→ **Prompt**: Copy the records word for word, from their start through the line containing "## Useful Links".

(Stored data entries)
^^^^^^^^

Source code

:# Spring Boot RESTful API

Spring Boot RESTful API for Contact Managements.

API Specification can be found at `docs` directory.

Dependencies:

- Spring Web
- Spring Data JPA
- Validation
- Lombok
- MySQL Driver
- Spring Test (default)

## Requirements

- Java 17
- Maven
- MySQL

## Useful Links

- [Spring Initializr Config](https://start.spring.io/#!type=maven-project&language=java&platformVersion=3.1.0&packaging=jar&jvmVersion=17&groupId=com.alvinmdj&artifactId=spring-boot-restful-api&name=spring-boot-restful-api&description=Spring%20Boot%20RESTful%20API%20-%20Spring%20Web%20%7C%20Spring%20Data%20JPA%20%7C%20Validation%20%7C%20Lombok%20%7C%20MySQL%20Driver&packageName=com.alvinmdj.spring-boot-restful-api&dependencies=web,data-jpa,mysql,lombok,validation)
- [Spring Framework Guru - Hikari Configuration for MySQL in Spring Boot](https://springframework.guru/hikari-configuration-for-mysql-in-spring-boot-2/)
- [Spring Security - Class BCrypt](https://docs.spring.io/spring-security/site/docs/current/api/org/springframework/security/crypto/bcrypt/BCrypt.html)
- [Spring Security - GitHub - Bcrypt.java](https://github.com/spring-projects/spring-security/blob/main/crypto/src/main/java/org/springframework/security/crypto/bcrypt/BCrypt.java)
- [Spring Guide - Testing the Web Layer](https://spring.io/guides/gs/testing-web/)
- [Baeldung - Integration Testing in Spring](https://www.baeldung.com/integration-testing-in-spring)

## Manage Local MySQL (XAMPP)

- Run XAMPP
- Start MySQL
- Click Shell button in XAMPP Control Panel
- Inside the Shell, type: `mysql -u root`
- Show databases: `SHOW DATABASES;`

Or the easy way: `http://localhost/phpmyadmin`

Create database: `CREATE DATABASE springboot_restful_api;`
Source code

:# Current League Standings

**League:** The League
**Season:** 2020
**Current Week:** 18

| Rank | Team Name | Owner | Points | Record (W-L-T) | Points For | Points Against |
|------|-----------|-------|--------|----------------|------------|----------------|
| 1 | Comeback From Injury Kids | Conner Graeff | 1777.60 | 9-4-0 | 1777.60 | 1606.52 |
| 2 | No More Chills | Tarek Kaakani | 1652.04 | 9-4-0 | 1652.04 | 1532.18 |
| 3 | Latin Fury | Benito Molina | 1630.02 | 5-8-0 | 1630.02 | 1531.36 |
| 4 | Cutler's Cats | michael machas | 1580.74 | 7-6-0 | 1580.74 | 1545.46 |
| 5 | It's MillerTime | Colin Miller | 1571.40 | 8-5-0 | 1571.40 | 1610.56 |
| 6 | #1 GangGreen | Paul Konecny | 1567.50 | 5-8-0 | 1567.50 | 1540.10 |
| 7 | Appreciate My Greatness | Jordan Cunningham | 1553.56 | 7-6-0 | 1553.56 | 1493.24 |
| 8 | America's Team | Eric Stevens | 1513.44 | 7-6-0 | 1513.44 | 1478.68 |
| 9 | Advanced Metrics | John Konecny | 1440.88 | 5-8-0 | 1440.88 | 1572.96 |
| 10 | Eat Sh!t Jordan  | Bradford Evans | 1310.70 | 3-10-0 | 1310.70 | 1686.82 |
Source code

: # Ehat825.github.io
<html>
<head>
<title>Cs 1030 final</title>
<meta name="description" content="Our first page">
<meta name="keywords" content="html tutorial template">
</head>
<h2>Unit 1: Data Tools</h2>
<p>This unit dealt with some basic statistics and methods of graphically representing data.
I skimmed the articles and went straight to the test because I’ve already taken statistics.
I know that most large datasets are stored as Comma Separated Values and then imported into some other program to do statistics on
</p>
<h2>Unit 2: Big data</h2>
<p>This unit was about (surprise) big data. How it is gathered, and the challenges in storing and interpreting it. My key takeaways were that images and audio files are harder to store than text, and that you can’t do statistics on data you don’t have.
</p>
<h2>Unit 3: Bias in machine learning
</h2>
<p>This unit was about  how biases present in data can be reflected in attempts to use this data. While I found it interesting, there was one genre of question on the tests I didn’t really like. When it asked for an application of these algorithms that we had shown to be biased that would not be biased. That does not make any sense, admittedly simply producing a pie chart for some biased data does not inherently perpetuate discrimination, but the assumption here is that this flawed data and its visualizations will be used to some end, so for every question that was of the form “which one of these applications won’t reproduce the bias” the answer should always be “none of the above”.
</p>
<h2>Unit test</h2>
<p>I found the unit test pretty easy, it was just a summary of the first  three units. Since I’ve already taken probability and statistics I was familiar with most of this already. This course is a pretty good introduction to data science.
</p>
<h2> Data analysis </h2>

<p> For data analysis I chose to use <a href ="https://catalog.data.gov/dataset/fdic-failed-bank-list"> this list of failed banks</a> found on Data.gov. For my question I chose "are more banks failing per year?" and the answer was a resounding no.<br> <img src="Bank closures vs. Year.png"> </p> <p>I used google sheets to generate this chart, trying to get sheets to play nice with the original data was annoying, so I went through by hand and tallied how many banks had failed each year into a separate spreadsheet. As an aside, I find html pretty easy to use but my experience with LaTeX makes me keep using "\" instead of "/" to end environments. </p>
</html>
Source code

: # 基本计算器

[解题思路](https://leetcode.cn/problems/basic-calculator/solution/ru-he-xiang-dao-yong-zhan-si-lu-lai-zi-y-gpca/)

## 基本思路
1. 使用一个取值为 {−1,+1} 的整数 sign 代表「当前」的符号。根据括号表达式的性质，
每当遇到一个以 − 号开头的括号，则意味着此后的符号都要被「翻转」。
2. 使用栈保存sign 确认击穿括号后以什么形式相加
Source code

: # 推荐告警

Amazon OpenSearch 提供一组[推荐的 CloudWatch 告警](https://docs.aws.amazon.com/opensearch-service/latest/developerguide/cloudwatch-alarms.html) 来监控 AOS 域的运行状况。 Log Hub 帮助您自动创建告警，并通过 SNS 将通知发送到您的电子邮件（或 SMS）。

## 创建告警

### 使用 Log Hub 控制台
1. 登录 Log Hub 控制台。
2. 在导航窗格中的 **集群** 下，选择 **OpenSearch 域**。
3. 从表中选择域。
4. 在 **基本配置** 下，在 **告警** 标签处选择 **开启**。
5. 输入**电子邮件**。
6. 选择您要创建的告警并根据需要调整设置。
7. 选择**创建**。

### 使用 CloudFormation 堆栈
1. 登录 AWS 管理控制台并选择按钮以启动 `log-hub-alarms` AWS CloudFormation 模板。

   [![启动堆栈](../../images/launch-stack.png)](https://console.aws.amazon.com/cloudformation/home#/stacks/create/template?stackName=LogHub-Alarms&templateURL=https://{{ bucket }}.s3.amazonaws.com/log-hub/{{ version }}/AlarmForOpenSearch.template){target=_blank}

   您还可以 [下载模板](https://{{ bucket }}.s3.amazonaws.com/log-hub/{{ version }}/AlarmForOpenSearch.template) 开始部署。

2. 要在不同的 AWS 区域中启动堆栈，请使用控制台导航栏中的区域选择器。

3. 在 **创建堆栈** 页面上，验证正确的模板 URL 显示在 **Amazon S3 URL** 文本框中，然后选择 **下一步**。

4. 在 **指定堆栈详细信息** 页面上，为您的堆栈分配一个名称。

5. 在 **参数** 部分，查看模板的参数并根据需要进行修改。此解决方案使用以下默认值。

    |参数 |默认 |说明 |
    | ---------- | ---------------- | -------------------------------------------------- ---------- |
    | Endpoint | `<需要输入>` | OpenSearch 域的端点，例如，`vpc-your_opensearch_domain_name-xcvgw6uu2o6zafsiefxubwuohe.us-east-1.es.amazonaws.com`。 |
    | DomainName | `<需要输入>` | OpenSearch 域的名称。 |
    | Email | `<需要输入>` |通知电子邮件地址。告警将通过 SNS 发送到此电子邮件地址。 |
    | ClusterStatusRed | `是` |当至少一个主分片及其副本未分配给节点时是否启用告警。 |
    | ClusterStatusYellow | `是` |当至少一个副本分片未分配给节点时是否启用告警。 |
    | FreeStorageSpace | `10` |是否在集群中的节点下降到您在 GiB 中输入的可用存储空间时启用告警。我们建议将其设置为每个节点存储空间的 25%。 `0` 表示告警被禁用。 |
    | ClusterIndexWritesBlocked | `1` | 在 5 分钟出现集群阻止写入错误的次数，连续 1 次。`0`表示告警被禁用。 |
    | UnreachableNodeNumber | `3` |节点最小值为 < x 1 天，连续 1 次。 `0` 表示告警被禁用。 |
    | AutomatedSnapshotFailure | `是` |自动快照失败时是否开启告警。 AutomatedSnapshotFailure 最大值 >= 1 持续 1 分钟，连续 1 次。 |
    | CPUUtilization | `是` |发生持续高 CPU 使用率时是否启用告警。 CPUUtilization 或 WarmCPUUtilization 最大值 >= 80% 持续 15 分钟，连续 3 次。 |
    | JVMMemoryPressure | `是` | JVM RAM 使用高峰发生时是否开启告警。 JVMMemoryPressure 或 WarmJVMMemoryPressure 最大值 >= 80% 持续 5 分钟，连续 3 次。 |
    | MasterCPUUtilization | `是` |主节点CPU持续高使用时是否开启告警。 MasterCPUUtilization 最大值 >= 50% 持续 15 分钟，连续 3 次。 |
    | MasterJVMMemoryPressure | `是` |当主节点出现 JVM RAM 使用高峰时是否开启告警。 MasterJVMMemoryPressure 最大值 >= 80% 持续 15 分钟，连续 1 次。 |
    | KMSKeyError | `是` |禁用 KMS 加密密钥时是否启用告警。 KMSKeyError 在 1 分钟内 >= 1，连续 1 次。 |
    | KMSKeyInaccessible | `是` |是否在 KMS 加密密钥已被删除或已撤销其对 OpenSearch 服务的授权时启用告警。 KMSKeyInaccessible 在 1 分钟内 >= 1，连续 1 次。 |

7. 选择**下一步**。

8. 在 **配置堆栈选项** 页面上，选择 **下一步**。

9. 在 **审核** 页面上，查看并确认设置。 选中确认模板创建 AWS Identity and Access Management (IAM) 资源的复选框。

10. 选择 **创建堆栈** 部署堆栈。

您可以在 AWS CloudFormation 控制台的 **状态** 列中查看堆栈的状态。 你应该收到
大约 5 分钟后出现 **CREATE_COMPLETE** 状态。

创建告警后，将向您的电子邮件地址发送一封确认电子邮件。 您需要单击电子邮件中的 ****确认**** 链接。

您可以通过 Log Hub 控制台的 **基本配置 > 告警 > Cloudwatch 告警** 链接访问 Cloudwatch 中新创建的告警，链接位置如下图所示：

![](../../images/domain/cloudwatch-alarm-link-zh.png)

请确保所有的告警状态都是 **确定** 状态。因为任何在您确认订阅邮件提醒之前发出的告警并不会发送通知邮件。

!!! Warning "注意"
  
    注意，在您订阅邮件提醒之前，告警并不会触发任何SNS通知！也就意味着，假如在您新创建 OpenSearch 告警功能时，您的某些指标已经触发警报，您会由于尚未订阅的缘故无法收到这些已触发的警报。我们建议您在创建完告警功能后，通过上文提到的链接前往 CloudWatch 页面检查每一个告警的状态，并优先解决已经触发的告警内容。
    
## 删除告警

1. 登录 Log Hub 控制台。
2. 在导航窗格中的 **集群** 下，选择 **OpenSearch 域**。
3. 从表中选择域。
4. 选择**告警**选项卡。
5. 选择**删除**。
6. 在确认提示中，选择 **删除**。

^^^^^^^^

→ **Answer space**:
Source code

:# Spring Boot RESTful API

Spring Boot RESTful API for Contact Managements.

API Specification can be found at `docs` directory.

Dependencies:

- Spring Web
- Spring Data JPA
- Validation
- Lombok
- MySQL Driver
- Spring Test (default)

## Requirements

- Java 17
- Maven
- MySQL

## Useful Links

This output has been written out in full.